#### Supplied records

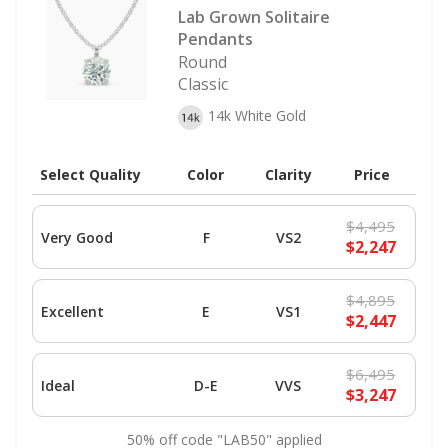
Lab Grown Solitaire
Pendants
Round
Classic
14k White Gold
Select Quality
Color
Clarity
Price
$4,495
Very Good
F
VS2
$2,247
$4,895
Excellent
E
VS1
$2,447
$6,495
Ideal
D-E
VVS
$3,247
50% off code "LAB50" applied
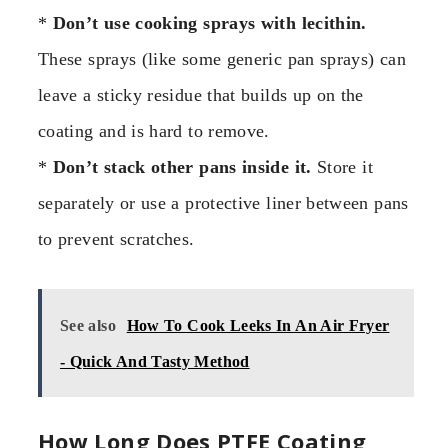
*
Don’t use cooking sprays with lecithin.
These sprays (like some generic pan sprays) can
leave a sticky residue that builds up on the
coating and is hard to remove.
*
Don’t stack other pans inside it.
Store it
separately or use a protective liner between pans
to prevent scratches.
See also
How To Cook Leeks In An Air Fryer
- Quick And Tasty Method
How Long Does PTFE Coating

########

- _What is expected_
Edit the lines from the start of the recorded data up to and including the line with "50% off code", replacing "14k White Gold" with "14k Yellow Gold" and keeping everything else the same. Leave the pictures out of your answer.

- _Task answer_
Lab Grown Solitaire
Pendants
Round
Classic
14k Yellow Gold
Select Quality
Color
Clarity
Price
$4,495
Very Good
F
VS2
$2,247
$4,895
Excellent
E
VS1
$2,447
$6,495
Ideal
D-E
VVS
$3,247
50% off code "LAB50" applied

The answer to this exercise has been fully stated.